→ **WHAT THE TASK ASKS**: Rewrite the data from the line with "pose: elev=287.8 azim=256.5" to the line with "Dot at: (300, 307)", putting "distance" in place of every "dist" and changing nothing else.

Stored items
****************************************

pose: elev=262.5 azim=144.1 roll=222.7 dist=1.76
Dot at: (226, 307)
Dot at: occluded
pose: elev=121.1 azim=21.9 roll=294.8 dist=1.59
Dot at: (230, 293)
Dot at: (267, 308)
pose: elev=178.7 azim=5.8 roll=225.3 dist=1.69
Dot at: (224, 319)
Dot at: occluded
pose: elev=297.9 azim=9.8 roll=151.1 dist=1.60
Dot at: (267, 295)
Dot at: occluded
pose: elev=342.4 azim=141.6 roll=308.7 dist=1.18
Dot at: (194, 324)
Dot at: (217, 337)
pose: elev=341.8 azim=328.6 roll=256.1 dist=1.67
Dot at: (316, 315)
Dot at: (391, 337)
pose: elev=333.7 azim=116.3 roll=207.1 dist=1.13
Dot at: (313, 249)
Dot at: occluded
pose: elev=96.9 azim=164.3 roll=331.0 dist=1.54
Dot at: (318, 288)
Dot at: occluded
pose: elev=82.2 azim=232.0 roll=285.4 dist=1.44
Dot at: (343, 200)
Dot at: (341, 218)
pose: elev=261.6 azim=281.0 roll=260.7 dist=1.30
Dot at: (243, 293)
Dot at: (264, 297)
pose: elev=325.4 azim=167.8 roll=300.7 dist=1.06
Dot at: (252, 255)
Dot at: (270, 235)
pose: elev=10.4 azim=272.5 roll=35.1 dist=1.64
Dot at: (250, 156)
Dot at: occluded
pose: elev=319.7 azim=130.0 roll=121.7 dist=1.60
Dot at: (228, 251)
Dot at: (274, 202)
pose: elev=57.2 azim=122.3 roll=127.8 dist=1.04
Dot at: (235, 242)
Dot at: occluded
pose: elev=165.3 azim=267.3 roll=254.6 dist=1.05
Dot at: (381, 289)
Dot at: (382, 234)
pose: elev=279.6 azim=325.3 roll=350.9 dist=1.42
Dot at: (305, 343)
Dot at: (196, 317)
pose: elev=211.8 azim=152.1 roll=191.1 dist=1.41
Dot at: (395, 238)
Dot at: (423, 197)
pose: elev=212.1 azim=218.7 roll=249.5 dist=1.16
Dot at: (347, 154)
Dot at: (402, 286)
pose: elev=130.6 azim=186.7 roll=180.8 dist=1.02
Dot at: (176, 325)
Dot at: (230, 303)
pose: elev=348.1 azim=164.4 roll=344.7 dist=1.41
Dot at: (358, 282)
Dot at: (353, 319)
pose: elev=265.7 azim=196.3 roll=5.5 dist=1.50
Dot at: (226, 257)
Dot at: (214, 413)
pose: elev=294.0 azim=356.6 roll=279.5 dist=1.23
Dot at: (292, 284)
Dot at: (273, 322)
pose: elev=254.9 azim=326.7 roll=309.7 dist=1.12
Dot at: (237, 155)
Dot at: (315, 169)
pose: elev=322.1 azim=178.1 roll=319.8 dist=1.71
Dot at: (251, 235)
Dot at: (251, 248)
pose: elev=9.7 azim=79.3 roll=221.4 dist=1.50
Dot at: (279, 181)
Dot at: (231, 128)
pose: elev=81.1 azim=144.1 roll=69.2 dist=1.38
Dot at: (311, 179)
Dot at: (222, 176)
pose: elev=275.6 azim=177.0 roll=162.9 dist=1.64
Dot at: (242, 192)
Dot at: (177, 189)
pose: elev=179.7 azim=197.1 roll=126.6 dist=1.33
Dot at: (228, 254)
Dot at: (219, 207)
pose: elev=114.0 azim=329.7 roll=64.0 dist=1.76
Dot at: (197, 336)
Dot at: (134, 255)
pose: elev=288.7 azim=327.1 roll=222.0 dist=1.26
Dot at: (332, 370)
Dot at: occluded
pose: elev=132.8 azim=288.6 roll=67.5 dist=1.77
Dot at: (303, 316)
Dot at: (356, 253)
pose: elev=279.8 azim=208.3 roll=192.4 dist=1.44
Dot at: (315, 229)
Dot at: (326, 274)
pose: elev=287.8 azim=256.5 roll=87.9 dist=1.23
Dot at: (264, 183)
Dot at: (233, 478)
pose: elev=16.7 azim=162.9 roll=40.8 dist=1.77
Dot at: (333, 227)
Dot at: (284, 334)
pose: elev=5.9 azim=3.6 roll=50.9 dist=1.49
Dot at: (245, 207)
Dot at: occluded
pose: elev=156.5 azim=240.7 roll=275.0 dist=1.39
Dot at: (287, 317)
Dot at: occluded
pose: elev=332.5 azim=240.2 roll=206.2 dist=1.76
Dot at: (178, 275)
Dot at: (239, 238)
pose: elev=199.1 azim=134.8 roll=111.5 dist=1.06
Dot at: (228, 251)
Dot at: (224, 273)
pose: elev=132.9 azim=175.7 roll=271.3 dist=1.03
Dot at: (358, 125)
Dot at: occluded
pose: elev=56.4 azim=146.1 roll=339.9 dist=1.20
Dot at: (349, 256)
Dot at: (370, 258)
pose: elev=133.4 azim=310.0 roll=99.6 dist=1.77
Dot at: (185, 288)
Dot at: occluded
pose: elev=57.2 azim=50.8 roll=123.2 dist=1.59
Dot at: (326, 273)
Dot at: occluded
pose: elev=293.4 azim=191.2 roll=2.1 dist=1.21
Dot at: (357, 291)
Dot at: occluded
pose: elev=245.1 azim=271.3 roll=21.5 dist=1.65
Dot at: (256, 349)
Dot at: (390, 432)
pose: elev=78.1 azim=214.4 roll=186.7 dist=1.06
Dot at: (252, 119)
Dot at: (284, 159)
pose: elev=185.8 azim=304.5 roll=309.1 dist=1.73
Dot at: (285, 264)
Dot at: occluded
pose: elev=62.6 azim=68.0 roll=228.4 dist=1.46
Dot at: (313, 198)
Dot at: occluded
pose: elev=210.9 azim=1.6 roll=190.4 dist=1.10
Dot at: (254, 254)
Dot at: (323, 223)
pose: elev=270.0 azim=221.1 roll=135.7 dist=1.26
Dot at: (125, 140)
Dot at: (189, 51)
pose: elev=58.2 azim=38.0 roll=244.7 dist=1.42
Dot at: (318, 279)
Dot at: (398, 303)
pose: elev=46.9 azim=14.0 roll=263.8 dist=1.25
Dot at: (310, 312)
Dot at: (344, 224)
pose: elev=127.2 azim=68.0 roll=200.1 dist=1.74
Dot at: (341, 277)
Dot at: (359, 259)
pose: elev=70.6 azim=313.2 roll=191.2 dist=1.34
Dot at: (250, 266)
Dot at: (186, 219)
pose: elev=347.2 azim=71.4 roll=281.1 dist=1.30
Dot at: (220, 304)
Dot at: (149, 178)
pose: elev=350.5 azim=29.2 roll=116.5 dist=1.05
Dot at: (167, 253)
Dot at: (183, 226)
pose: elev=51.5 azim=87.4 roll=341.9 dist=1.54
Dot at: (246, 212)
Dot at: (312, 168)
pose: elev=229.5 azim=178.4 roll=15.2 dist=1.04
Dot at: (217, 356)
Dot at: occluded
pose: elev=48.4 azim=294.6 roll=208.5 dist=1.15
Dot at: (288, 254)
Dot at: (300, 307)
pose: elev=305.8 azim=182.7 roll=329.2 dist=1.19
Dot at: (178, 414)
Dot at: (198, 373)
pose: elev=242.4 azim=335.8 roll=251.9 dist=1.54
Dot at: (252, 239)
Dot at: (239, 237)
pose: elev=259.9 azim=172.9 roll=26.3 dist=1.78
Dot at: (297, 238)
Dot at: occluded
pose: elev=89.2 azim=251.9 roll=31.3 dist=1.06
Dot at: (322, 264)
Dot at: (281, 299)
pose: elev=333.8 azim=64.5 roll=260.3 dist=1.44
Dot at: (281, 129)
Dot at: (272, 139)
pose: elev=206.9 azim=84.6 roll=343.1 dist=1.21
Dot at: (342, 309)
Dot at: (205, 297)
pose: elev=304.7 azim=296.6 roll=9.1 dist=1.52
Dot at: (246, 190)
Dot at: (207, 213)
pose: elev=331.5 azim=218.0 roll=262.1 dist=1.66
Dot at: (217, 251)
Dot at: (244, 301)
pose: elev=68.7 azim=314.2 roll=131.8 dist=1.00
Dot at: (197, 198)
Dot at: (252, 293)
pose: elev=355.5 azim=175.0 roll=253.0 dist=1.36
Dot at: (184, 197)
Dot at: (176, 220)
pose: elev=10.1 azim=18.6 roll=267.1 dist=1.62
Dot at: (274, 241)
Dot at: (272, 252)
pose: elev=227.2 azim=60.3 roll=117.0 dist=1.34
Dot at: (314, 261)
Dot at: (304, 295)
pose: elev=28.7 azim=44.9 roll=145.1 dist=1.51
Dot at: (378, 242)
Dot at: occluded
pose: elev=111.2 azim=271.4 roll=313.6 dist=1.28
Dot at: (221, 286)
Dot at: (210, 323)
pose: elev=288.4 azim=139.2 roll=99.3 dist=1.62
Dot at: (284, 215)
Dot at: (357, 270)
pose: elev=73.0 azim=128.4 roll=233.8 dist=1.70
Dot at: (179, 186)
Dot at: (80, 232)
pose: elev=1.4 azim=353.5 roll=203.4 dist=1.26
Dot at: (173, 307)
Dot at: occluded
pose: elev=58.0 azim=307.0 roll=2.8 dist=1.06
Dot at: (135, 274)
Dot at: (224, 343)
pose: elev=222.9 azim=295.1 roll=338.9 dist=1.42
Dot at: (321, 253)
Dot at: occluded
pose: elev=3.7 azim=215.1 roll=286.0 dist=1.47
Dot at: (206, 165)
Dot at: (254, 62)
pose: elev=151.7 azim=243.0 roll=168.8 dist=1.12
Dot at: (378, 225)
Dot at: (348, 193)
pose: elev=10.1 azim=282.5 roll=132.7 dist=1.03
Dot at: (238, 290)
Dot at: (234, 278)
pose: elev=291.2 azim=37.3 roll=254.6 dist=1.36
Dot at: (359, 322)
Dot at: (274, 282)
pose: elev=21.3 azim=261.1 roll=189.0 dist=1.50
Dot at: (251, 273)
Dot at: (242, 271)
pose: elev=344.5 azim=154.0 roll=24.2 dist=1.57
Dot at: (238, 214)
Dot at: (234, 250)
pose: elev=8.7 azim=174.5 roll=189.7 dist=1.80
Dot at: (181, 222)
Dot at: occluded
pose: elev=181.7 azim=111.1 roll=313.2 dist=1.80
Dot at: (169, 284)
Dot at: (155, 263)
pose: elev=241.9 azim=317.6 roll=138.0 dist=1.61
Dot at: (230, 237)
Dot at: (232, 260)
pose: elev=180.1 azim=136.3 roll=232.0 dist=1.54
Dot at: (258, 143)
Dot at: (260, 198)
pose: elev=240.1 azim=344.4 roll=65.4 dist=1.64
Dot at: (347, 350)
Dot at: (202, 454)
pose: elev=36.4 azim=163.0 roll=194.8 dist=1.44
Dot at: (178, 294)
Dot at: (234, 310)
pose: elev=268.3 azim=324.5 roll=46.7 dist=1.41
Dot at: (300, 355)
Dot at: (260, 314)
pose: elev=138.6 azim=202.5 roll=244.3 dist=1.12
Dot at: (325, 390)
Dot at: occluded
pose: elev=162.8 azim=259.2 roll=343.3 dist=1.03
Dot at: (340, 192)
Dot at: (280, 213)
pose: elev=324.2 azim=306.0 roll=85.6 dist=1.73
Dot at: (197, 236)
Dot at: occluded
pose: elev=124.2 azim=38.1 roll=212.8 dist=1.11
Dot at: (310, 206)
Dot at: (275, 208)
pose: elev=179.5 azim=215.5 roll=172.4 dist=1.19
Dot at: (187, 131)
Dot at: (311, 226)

****************************************

→ **OUTPUT FOR THIS TASK**:
pose: elev=287.8 azim=256.5 roll=87.9 distance=1.23
Dot at: (264, 183)
Dot at: (233, 478)
pose: elev=16.7 azim=162.9 roll=40.8 distance=1.77
Dot at: (333, 227)
Dot at: (284, 334)
pose: elev=5.9 azim=3.6 roll=50.9 distance=1.49
Dot at: (245, 207)
Dot at: occluded
pose: elev=156.5 azim=240.7 roll=275.0 distance=1.39
Dot at: (287, 317)
Dot at: occluded
pose: elev=332.5 azim=240.2 roll=206.2 distance=1.76
Dot at: (178, 275)
Dot at: (239, 238)
pose: elev=199.1 azim=134.8 roll=111.5 distance=1.06
Dot at: (228, 251)
Dot at: (224, 273)
pose: elev=132.9 azim=175.7 roll=271.3 distance=1.03
Dot at: (358, 125)
Dot at: occluded
pose: elev=56.4 azim=146.1 roll=339.9 distance=1.20
Dot at: (349, 256)
Dot at: (370, 258)
pose: elev=133.4 azim=310.0 roll=99.6 distance=1.77
Dot at: (185, 288)
Dot at: occluded
pose: elev=57.2 azim=50.8 roll=123.2 distance=1.59
Dot at: (326, 273)
Dot at: occluded
pose: elev=293.4 azim=191.2 roll=2.1 distance=1.21
Dot at: (357, 291)
Dot at: occluded
pose: elev=245.1 azim=271.3 roll=21.5 distance=1.65
Dot at: (256, 349)
Dot at: (390, 432)
pose: elev=78.1 azim=214.4 roll=186.7 distance=1.06
Dot at: (252, 119)
Dot at: (284, 159)
pose: elev=185.8 azim=304.5 roll=309.1 distance=1.73
Dot at: (285, 264)
Dot at: occluded
pose: elev=62.6 azim=68.0 roll=228.4 distance=1.46
Dot at: (313, 198)
Dot at: occluded
pose: elev=210.9 azim=1.6 roll=190.4 distance=1.10
Dot at: (254, 254)
Dot at: (323, 223)
pose: elev=270.0 azim=221.1 roll=135.7 distance=1.26
Dot at: (125, 140)
Dot at: (189, 51)
pose: elev=58.2 azim=38.0 roll=244.7 distance=1.42
Dot at: (318, 279)
Dot at: (398, 303)
pose: elev=46.9 azim=14.0 roll=263.8 distance=1.25
Dot at: (310, 312)
Dot at: (344, 224)
pose: elev=127.2 azim=68.0 roll=200.1 distance=1.74
Dot at: (341, 277)
Dot at: (359, 259)
pose: elev=70.6 azim=313.2 roll=191.2 distance=1.34
Dot at: (250, 266)
Dot at: (186, 219)
pose: elev=347.2 azim=71.4 roll=281.1 distance=1.30
Dot at: (220, 304)
Dot at: (149, 178)
pose: elev=350.5 azim=29.2 roll=116.5 distance=1.05
Dot at: (167, 253)
Dot at: (183, 226)
pose: elev=51.5 azim=87.4 roll=341.9 distance=1.54
Dot at: (246, 212)
Dot at: (312, 168)
pose: elev=229.5 azim=178.4 roll=15.2 distance=1.04
Dot at: (217, 356)
Dot at: occluded
pose: elev=48.4 azim=294.6 roll=208.5 distance=1.15
Dot at: (288, 254)
Dot at: (300, 307)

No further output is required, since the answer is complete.